Thank you!
I had the pleasure of attending AngelHack london in April, and it was amazing. Keep up the great work!
I was at AngelHack London in April and ended up just doing a demo (of https://github.com/matt-williams/argolf) because I couldn't get my laptop connected to the projector.
I'm glad they're focusing even more on what you've actually built in a weekend vs what dreams you've spun.
This is great! The last angelhack I went to was the exact opposite and it was pretty demoralizing getting a bunch of negative feedback from VC-ish judges even though it was 100% working and 100% built from scratch by myself in 24hrs (which was blatantly obvious most weren't via simple Google search) and it looked good and was using pretty advanced real time web technology[1]. It actually kinda bummed me out on hackathons for a while.

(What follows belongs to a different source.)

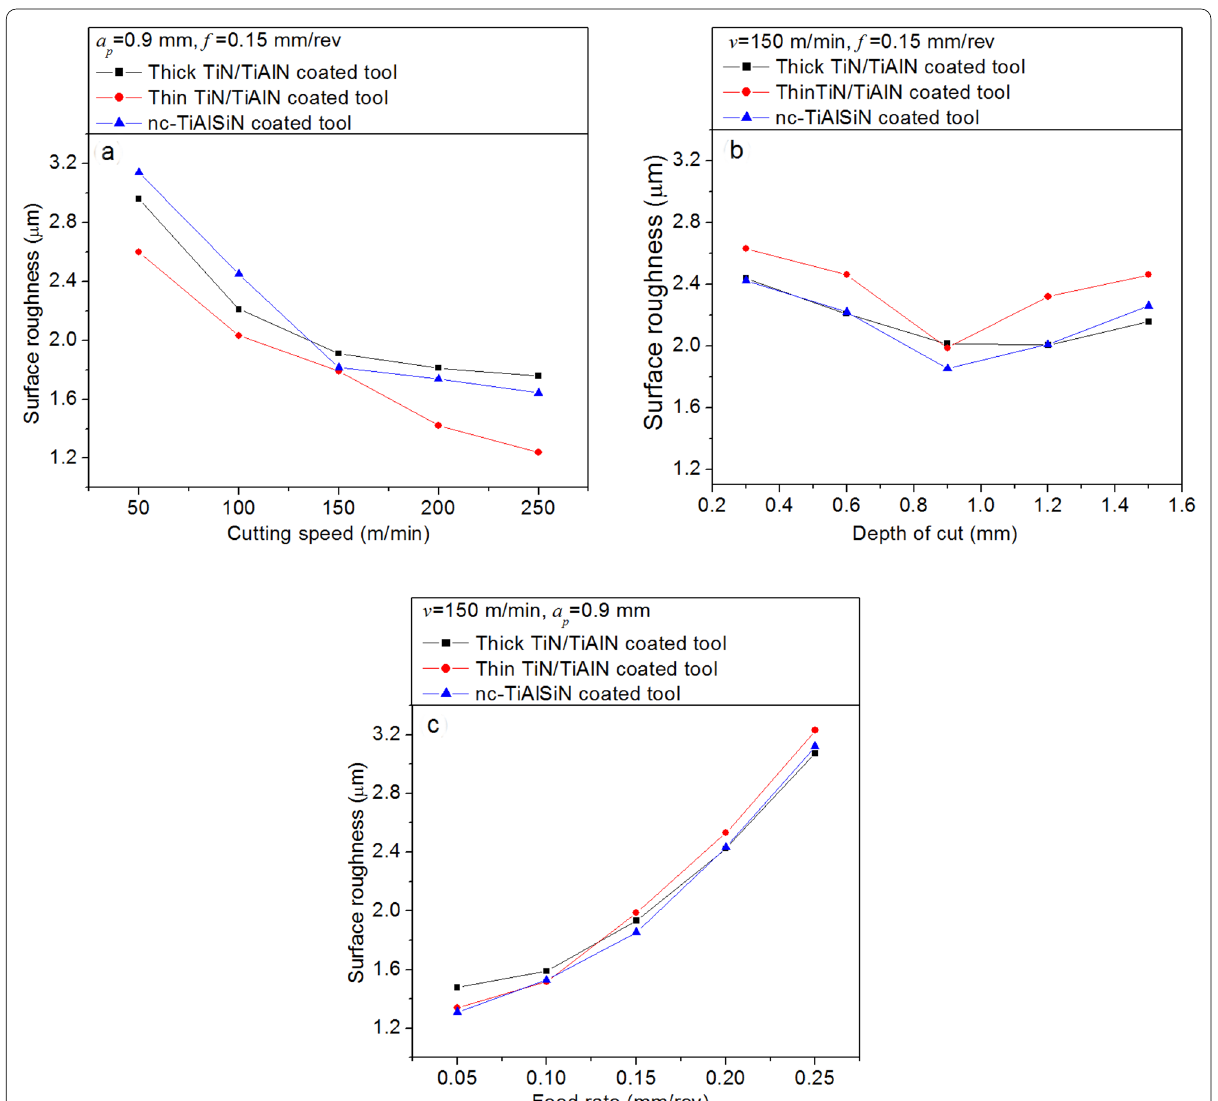
Figure 11 Surface roughness values of the three coated tools under various cutting conditions in dry turning of MCI: a a p rev; b v 150 m/min, a p 0.9 mm and c v = =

[1] Heres the app if you're interested http://whereyouat.meteor.com
At the ATX event, there were no demos. Not even a public presentation to the rest of the participants, we were just grilled in a closed-room session by their panel on a bunch of business questions.
The only way to get a T-Shirt was to listen to a sales pitch by one of their sponsors.
Everyone was absolutely crammed in their space. I really hope they find a new venue for Austin.
Maybe this event just went poorly but everyone I went with was really soured on AngelHack after that.
The bootcamp aspect is an interesting one. Would you accept apps that were built in HTML/JS and PhoneGapped? I've seen that approach used more and more at hackathons, due to speed. Android/iOS is definitely doable (I've built both at hackathons/startup weekends), but for someone completely new to the platform, it'll be slower. So allowing skeleton apps, templates and frameworks could even the playing field a little.
Reward, a coupon code that you can apply for a free ticket to an angelhack hackathon.
As such, I'm super excited to see how this event differs in practice and have already signed up to volunteer.